Infographic of 2024 Multifamily Market Trends

Highlights of the forecast include an uptick in average rent and as much as $380 million in deal volume.

 

Top and Bottom 10 Metros by Gross Income Growth for 2024. Image courtesy of Freddie Mac

The overall long-term picture for multifamily remains positive, but Freddie Mac’s Multifamily 2024 Outlook notes that there are still some short-term headwinds to contend with in the coming year. These include high supply and pressure on rent growth in some parts of the country, like the Sun Belt and Mountain West regions. As the economy moves from an uncertain 2023 into 2024, Freddie Mac states there should be more stabilized cap rates and property values. This trend could help drive transaction volume. Freddie Mac Multifamily expects volume growth to return next year, up to the $370 billion to $380 billion range. While that is well below the post-pandemic years of 2021 and 2022, it would be similar to the 2019 volume. The outlook projects an expected gross income growth of 2.1 percent for the year ahead. While demand is expected to remain positive, it will likely be weaker than pre-pandemic rates. Rent is expected to increase by 2.5 percent, slightly below the annual average from 2000 to 2002. However, in some regions and markets where supply is higher, rents dropped in 2023. The Sun Belt and Mountain West areas had some of the nation’s highest levels of new supply at 3 percent and 4 percent, respectively, causing rents to decline 1.4 percent and 0.5 percent, respectively.

Construction and supply

The construction pipeline is expected to be robust in 2024, with just under 1 million units being built and most of them delivered in the new year. However, some timelines will extend into 2025 due to construction delays, which is likely to prolong the impact elevated supply has had on multifamily performance. Despite a busy year for deliveries, vacancy rates are expected to remain relatively stable, resulting in stabilized cap rates and property values, according to the report. The vacancy rate for 2024 is forecast at 5.7 percent, 40 basis points higher than the 2000–2022 average.

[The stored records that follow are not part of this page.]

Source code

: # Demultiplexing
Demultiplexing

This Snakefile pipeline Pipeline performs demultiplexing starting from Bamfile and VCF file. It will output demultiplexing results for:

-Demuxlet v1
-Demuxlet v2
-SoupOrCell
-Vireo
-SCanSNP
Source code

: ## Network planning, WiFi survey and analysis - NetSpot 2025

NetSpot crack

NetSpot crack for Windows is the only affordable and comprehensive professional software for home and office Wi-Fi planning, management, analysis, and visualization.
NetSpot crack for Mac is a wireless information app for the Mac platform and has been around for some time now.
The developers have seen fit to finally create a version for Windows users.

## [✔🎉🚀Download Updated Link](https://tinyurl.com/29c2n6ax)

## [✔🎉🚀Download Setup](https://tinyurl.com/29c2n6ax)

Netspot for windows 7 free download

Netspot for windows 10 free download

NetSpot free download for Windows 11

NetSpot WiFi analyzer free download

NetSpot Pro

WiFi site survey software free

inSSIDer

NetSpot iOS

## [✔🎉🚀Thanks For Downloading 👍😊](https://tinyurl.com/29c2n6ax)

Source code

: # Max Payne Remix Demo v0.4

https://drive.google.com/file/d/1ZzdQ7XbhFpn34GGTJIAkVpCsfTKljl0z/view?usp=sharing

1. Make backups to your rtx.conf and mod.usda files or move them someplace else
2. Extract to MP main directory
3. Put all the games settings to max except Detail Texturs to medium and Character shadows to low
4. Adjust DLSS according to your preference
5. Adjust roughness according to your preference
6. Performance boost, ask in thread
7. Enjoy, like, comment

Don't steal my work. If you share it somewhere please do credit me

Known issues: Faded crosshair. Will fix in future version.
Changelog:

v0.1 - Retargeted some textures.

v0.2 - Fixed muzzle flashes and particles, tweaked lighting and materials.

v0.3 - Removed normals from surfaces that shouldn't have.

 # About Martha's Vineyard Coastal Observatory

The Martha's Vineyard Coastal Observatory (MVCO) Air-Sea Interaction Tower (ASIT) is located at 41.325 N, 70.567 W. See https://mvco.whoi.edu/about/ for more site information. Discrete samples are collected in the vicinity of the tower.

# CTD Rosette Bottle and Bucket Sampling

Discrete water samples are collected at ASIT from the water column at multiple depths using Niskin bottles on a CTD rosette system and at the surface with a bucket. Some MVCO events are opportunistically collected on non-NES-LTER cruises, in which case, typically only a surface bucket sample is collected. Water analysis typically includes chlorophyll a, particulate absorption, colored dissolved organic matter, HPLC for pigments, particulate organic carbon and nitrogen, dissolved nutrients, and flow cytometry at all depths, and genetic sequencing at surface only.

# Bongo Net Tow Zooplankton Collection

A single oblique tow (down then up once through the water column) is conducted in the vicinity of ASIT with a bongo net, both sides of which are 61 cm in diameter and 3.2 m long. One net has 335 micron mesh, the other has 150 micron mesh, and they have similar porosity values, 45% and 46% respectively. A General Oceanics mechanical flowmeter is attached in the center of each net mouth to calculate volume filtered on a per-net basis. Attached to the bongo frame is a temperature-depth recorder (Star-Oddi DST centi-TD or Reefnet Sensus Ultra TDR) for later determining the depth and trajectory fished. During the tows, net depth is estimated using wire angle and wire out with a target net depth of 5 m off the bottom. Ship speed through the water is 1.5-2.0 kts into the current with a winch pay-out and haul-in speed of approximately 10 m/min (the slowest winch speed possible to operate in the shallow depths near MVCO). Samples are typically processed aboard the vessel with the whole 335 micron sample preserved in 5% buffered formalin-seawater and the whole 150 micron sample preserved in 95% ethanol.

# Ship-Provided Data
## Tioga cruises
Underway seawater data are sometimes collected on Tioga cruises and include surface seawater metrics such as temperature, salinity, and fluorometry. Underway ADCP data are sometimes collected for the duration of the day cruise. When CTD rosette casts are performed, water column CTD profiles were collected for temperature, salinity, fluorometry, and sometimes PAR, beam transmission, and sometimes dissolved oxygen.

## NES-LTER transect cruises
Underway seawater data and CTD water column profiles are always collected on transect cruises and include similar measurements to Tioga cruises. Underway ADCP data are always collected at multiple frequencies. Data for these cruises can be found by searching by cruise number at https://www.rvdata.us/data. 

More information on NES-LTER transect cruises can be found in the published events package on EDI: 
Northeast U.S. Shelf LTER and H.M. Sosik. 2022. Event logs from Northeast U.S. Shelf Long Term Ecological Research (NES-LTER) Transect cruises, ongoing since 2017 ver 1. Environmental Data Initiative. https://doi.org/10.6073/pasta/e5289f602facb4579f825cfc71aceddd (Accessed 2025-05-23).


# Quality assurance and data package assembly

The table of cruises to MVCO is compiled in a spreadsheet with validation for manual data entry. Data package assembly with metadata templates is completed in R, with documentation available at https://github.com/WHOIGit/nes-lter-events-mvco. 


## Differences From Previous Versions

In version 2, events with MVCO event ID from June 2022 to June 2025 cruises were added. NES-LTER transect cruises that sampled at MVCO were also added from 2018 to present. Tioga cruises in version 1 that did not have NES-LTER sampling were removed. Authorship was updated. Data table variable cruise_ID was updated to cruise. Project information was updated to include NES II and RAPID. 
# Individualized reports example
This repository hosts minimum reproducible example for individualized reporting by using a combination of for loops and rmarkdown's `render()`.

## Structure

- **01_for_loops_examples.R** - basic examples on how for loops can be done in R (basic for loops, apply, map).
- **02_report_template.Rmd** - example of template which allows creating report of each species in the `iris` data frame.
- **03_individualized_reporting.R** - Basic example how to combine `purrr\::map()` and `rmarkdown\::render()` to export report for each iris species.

Annual Supply as a percentage of Current Inventory and YoY Rent Growth. Image courtesy of Freddie Mac and The RealPage

Markets with the highest supply ratio are Salt Lake City; Nashville, Tenn.; Austin, Texas; Charlotte, N.C.; and Colorado Springs, Colo. They are all expected to have a new supply ratio of 5.5 percent or higher. Markets with the lowest new supply ratio are projected to be Tulsa, Okla.; Rochester, N.Y.; Long Island, N.Y.; Syracuse, N.Y.; and New Orleans, which will have a new supply ratio of 0.4 percent or less. The outlook notes that overall market performance will feel slow, especially when compared to the pandemic boom years and even the years prior to the pandemic beginning in 2020. In general, though, slower-moving secondary or tertiary markets are generally expected to perform better in 2024.

Interest rates are unchanged but high

As the year ends, economic conditions appear to be moderating, and there may be a soft landing after all. The outlook expects job, wage, and GDP growth to slow but remain positive and inflation to continue to decrease. However, Sara Hoffmann, director of multifamily research at Freddie Mac, said in a prepared statement that there may still be a bit of a bumpy road throughout the next year, including continued higher interest rates. While it appears the Federal Reserve has finished raising interest rates this cycle, many economists expect the higher-for-longer interest rate environment to continue throughout 2024. When the Federal Open Market Committee held its final meeting of 2023 last week, the Federal Reserve left interest rates unchanged for the third consecutive meeting after a year of steep increases. It’s unclear when rate cuts may come. Also cause for concern for investors, the 10-year Treasury rate changes have been volatile in recent months. The report notes it moved between 3.5 percent and 4 percent for the first half of 2023, then increased and peaked at nearly 5 percent in October. The rate has been just under 4 percent so far this week. The report notes that any additional cap rate increases will put downward pressure on property values. While the rate of property value decline slowed in the second and third quarters of 2023, valuations have declined 13.3 percent since the peak in valuations in the second quarter of 2022.